• [GIVEN DATA]
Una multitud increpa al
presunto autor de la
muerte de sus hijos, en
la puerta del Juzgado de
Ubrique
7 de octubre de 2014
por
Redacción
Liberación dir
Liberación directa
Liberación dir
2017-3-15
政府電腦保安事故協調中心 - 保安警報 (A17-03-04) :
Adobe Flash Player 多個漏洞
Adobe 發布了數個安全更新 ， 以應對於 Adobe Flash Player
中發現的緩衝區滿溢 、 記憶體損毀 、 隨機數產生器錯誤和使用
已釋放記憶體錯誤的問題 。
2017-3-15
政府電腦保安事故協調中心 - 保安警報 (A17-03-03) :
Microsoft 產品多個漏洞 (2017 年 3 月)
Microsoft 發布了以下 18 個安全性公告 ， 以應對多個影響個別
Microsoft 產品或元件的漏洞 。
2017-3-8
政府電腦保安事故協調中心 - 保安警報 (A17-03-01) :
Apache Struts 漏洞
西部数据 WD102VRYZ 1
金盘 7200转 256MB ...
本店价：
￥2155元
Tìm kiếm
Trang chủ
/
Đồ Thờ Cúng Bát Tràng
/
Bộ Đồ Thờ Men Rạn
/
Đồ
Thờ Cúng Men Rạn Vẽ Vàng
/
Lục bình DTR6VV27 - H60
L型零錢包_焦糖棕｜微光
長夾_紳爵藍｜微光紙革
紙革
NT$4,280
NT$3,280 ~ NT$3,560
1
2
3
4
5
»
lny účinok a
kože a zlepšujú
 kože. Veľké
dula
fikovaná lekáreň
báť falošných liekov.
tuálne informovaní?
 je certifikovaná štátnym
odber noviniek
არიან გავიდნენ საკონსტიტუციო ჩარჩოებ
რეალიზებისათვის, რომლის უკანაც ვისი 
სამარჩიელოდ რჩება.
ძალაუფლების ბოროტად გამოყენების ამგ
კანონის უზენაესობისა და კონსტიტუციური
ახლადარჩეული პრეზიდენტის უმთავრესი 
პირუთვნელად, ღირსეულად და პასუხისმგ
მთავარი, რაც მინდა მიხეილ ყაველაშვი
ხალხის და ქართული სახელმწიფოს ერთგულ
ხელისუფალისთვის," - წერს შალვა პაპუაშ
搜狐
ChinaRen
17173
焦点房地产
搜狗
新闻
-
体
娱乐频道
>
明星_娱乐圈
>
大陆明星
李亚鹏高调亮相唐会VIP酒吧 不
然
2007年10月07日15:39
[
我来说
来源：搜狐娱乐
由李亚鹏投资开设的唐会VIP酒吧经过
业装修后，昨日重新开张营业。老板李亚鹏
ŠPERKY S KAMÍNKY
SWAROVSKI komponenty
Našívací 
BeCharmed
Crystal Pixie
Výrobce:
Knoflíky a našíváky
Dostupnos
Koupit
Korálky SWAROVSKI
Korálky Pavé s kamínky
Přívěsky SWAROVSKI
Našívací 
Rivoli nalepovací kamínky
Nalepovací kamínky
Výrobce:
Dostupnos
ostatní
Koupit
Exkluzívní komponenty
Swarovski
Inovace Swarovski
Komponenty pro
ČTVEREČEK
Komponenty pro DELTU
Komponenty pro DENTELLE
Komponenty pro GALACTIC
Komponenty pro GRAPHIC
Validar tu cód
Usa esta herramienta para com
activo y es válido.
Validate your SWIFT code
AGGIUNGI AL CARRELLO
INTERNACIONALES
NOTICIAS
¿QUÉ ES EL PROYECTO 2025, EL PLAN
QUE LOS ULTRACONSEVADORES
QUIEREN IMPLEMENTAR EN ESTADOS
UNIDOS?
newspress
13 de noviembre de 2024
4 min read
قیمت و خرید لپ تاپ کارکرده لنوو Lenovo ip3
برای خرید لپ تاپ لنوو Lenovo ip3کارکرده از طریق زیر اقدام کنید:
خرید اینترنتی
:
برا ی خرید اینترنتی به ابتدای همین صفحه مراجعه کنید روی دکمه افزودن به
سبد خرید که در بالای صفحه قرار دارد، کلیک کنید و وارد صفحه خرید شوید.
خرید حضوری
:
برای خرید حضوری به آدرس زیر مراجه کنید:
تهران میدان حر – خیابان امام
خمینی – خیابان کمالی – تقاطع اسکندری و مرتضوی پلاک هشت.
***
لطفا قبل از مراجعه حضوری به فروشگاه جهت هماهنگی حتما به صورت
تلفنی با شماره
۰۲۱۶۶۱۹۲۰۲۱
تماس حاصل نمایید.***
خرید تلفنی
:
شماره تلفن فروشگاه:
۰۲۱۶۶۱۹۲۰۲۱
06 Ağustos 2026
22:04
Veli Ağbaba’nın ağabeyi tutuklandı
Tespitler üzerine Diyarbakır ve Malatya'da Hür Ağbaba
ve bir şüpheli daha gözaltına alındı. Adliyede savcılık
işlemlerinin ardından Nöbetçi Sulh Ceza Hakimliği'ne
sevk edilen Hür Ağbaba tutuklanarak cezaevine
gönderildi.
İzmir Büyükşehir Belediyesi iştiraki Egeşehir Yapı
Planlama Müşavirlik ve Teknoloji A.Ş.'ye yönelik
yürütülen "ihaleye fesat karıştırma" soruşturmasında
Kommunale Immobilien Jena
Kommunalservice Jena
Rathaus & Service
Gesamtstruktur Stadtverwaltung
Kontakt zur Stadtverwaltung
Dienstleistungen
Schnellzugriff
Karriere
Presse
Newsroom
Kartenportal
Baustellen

• [REQUIRED ACTION]
Return all lines from the data that include the string "Korálky".

• [SOLUTION TO THE PROBLEM]
Korálky SWAROVSKI
Korálky Pavé s kamínky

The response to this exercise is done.